According to McVicar's foreword to the revised edition of McVicar by Himself (published by Artnik in 2002), Daltrey's interest in breaking into the film industry as a romantic lead heavily compromised the film's depiction of his relationship with McVicar's then-wife, Sheila Wilshire. He maintained that his relationship with Wilshire was always more related to convenience after she gave birth to his son. Wilshire was arrested for housing a fugitive while McVicar was on the run from his escape from Durham Prison.

==== Journalism ====
In the 1980s McVicar embarked upon a career in journalism, with work published in The Sunday Times, The Guardian, Punch, the New Statesman, and Time Out. He was frequently called upon to comment on crime and punishment matters, such as the 1990 HM Prison Strangeways riots, in Manchester. Nonetheless, he was forced to file for bankruptcy in 1994 and was destitute for nine months.

====Christie v. McVicar====
In 1998, McVicar lost a libel action brought by sprinter Linford Christie over his claim that Christie was a "steroid athlete."

==Personal life and death==
McVicar was born at a nursing home in Wanstead, Essex, on 21 March 1940. The son of shopkeepers, George and Diane McVicar, in 1965 he fathered a son with his girlfriend, Shirley Wilshire, while he was on the run from HMP Parkhurst. Shirley and McVicar married in 1972, but she divorced him before his final release from prison in 1978. His son was estranged from his father but followed in his criminal footsteps, taking up armed robbery and prison escapes.

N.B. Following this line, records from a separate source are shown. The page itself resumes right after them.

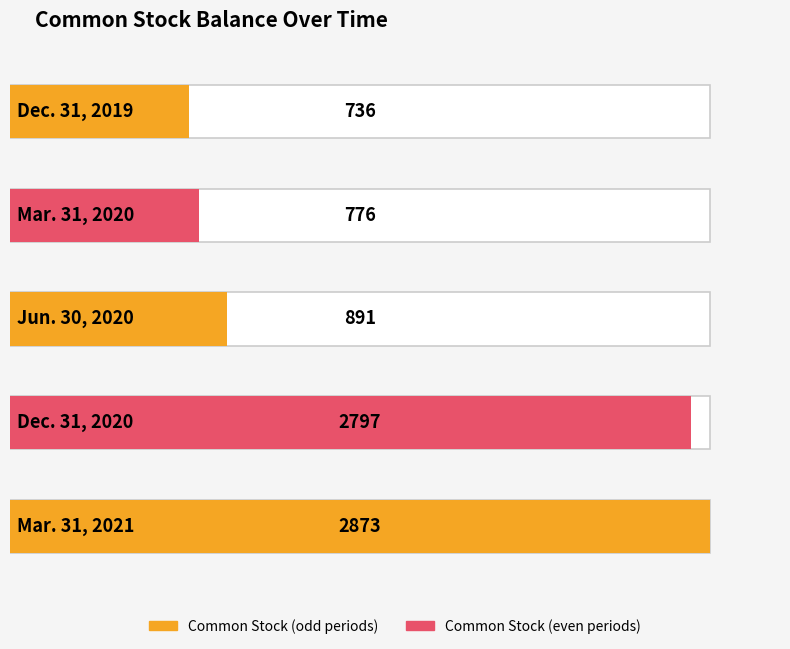

What is the value of the 2nd bar from the left?

776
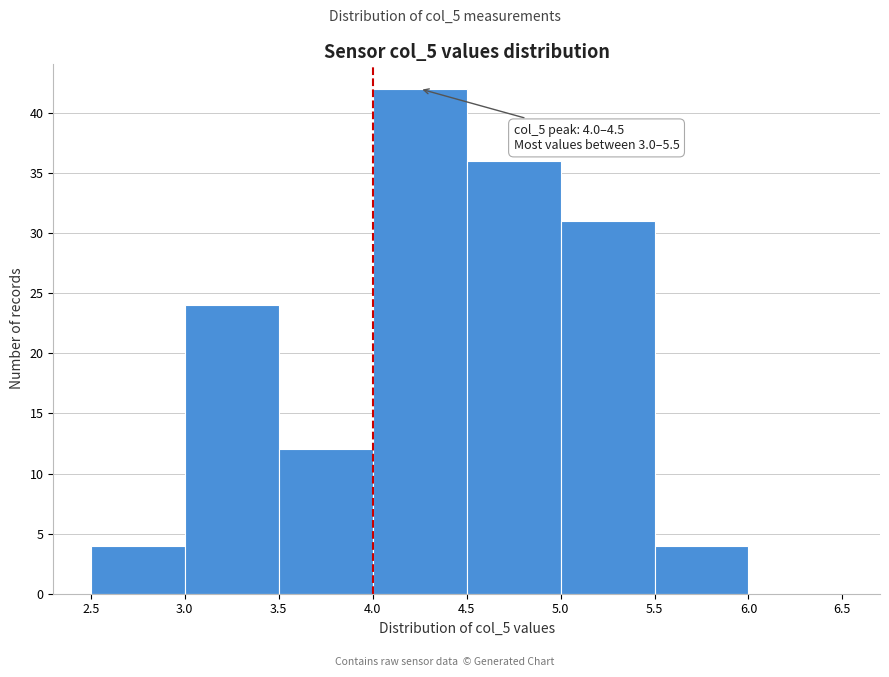

Over which range of the x-axis is the bar tallest?

4.0 to 4.5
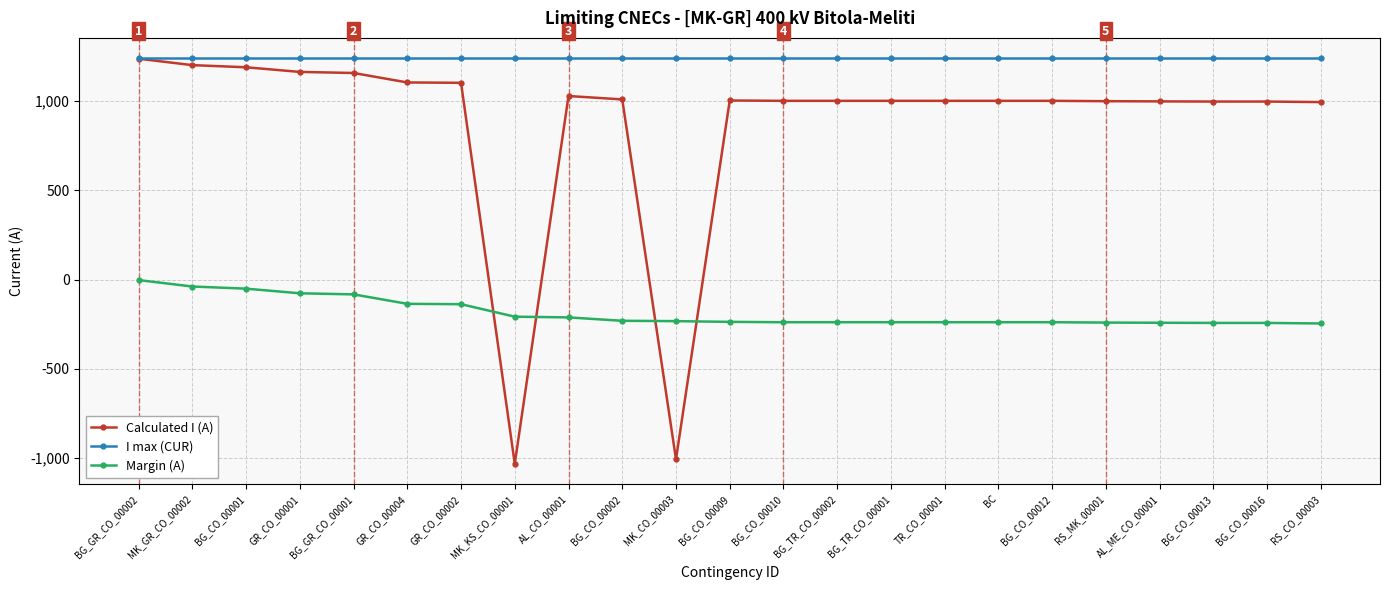

What is the sum of the I max (CUR) values at MK_KS_CO_00001 and BG_CO_00002?

2480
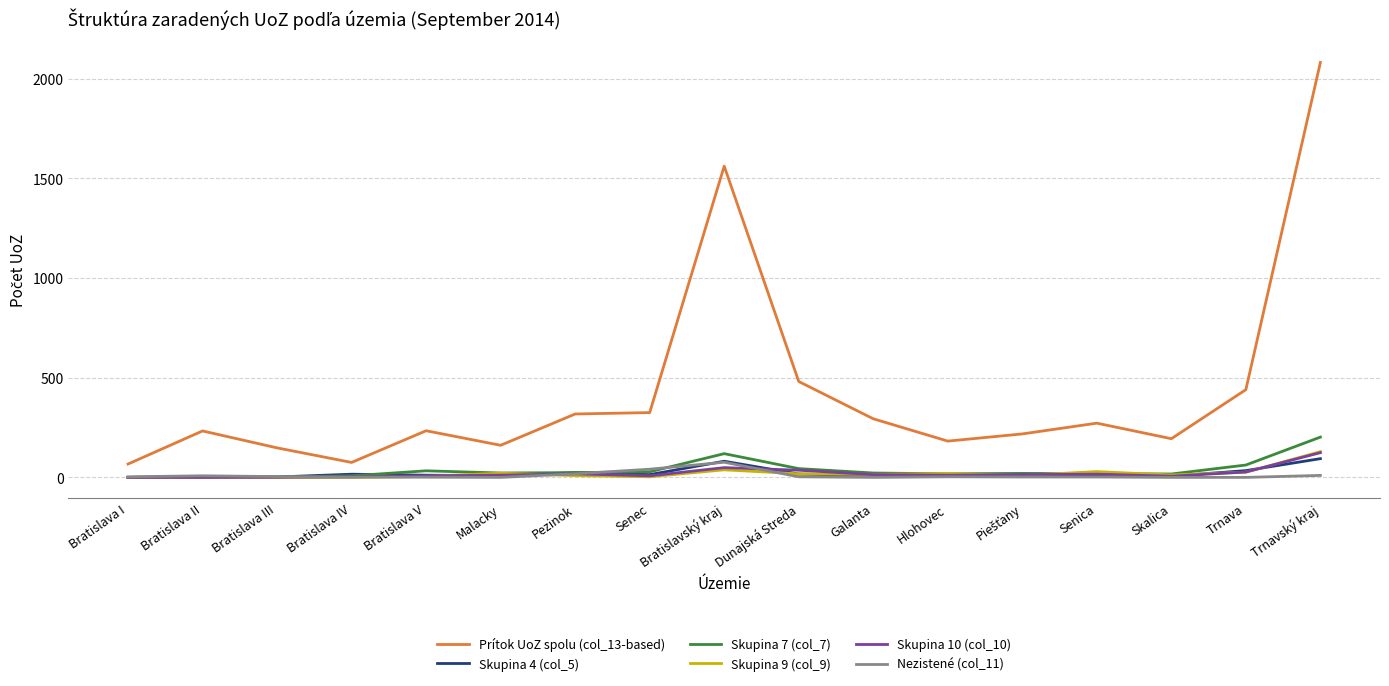

Which label corresponds to the largest value in the chart?

Trnavský kraj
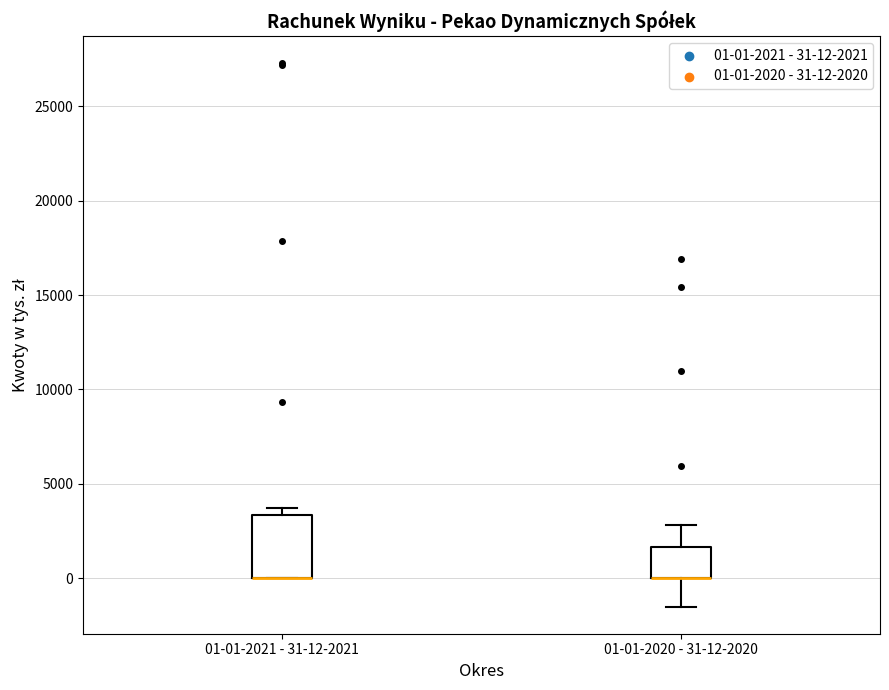

Reading left to right, read every box against the y-axis: the position of its median line, the range the box covers, and the ends of its whiskers. The values are not printed on the chart, so give them approximately, as read against the axis.

01-01-2021 - 31-12-2021: median 0 (drawn on the box's lower edge), box 0 to 3500, whiskers 0 to 3500 (just above the box's upper edge)
01-01-2020 - 31-12-2020: median 0 (drawn on the box's lower edge), box 0 to 1500, whiskers -1500 to 3000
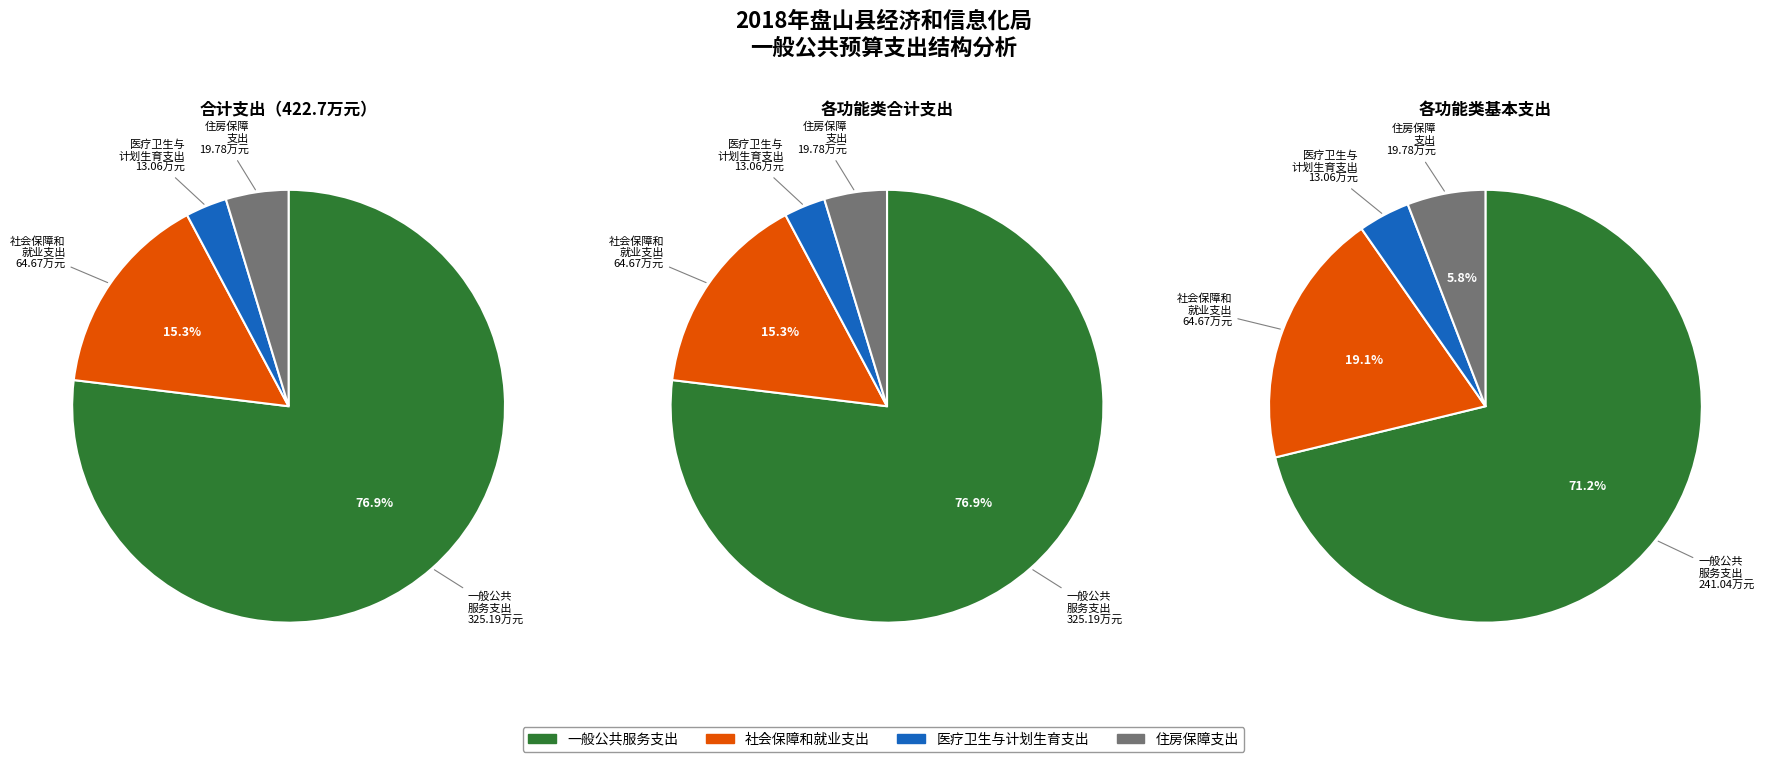

Is it true that 社会保障和就业支出 is 29% of the pie?

False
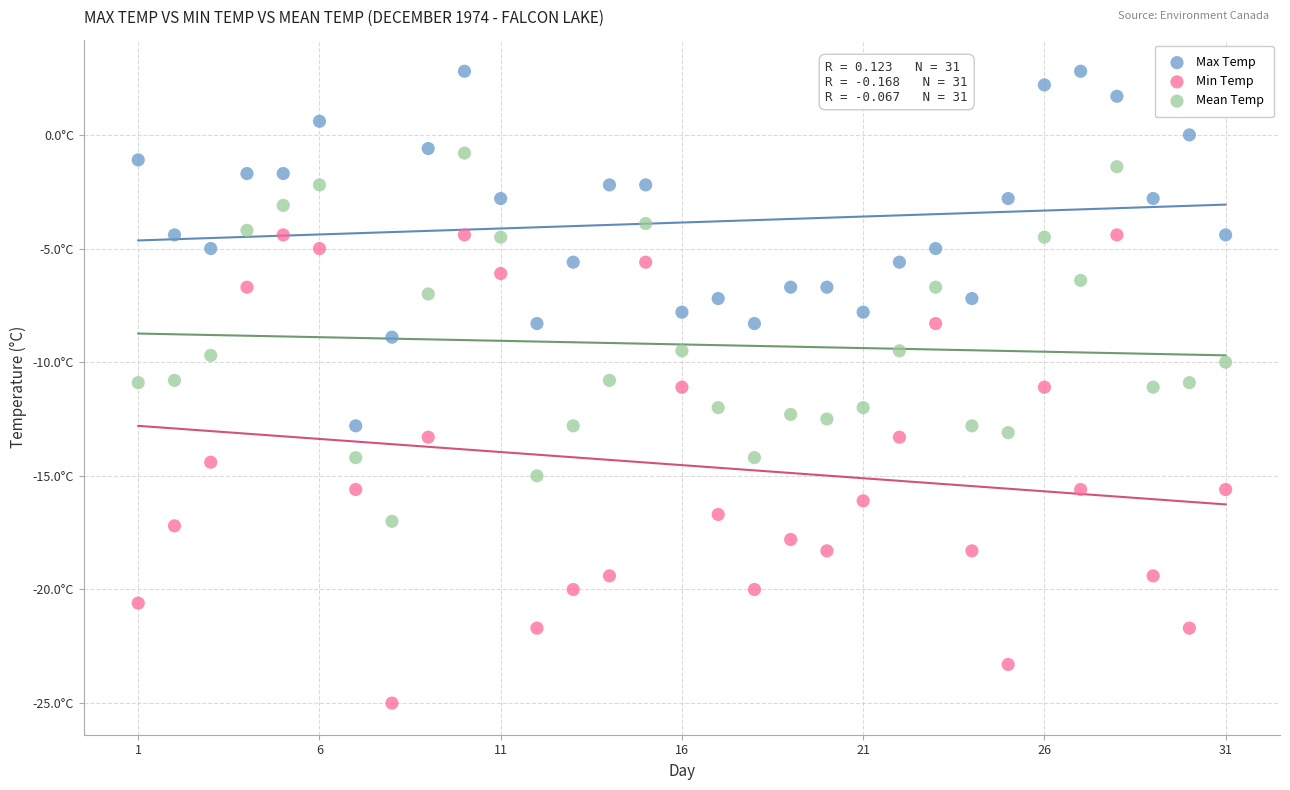

Which series contains the highest Y value?

Max Temp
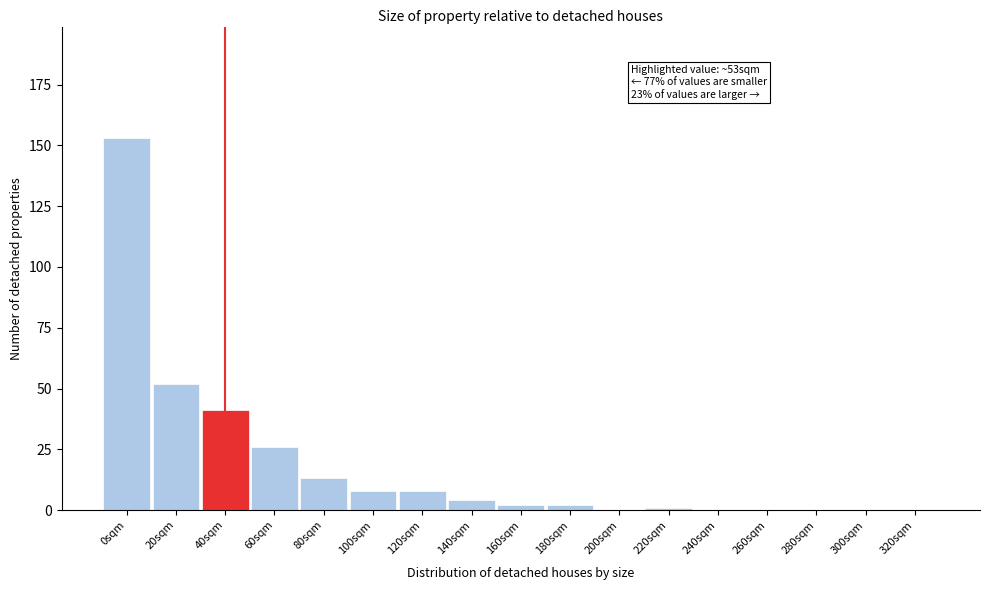

Reading left to right, list all the values displayed in this chart.

0sqm=153	20sqm=52	40sqm=41	60sqm=26	80sqm=13	100sqm=8	120sqm=8	140sqm=4	160sqm=2	180sqm=2	200sqm=0	220sqm=1	240sqm=0	260sqm=0	280sqm=0	300sqm=0	320sqm=0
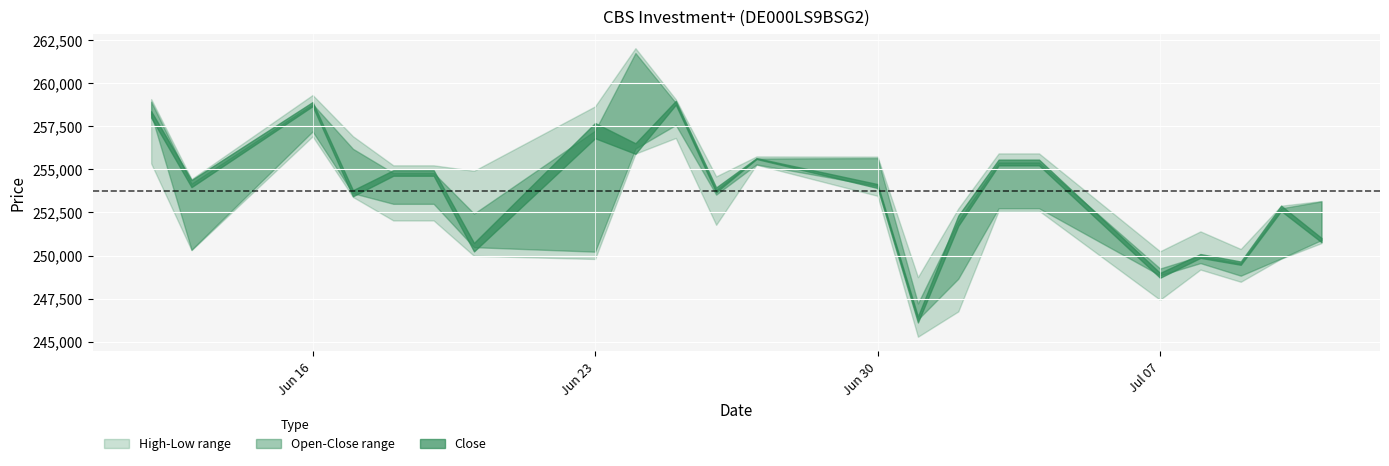

What is the value of the Close point at the 8th from the left?

257256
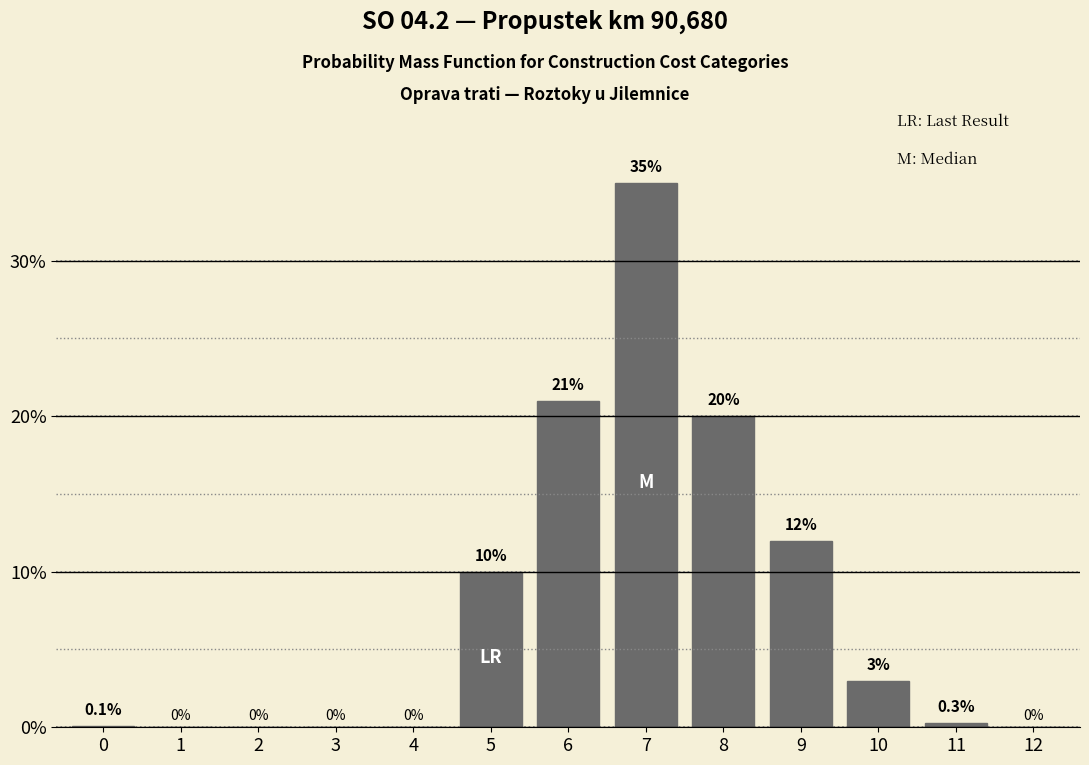

Reading left to right, transcribe all the data shown in this chart.

0=0.1	1=0.0	2=0.0	3=0.0	4=0.0	5=10.0	6=21.0	7=35.0	8=20.0	9=12.0	10=3.0	11=0.3	12=0.0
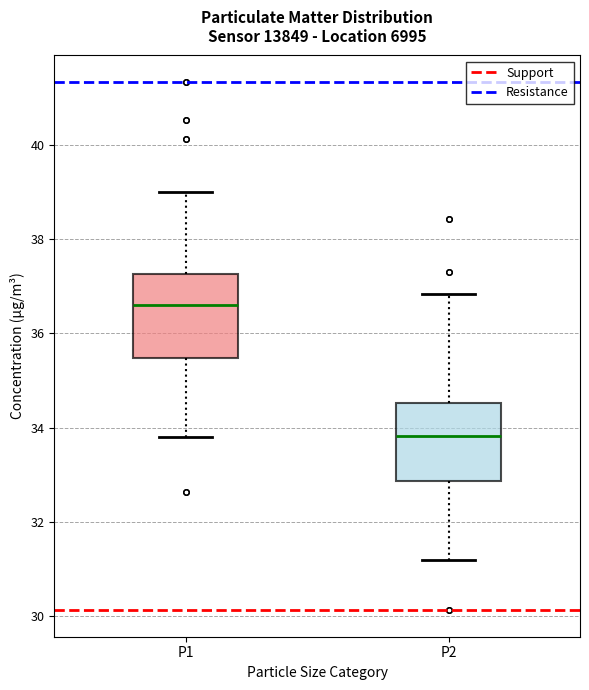

Where does the median line of the box for P1 sit on the y-axis? The values are not printed on the chart, so give them approximately, as read against the axis.

36.6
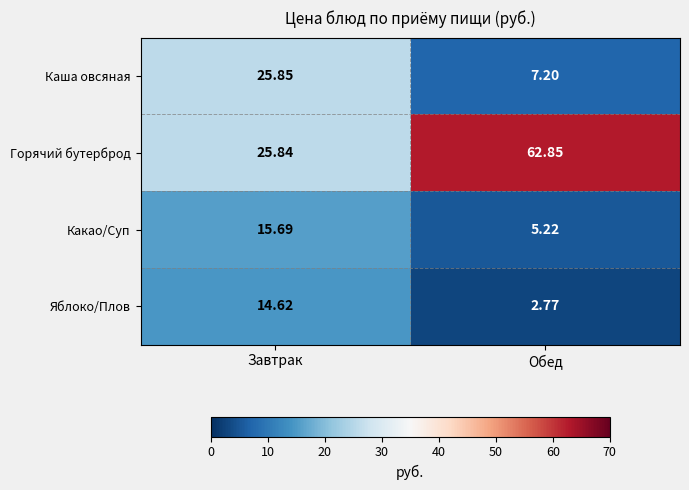

How many data points does each series have?

2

In 2002, John McVicar married Countess Valentina Artsrunik at the Russian Orthodox Church in Knightsbridge, London. Although the couple ran a publishing business and together travelled widely, their marriage was strained and they lived apart. At the time of his death McVicar was living in a caravan in Althorne, Maldon, Essex.

McVicar died from a suspected heart attack on 6 September 2022, aged 82, whilst walking his dog in Althorne, Essex.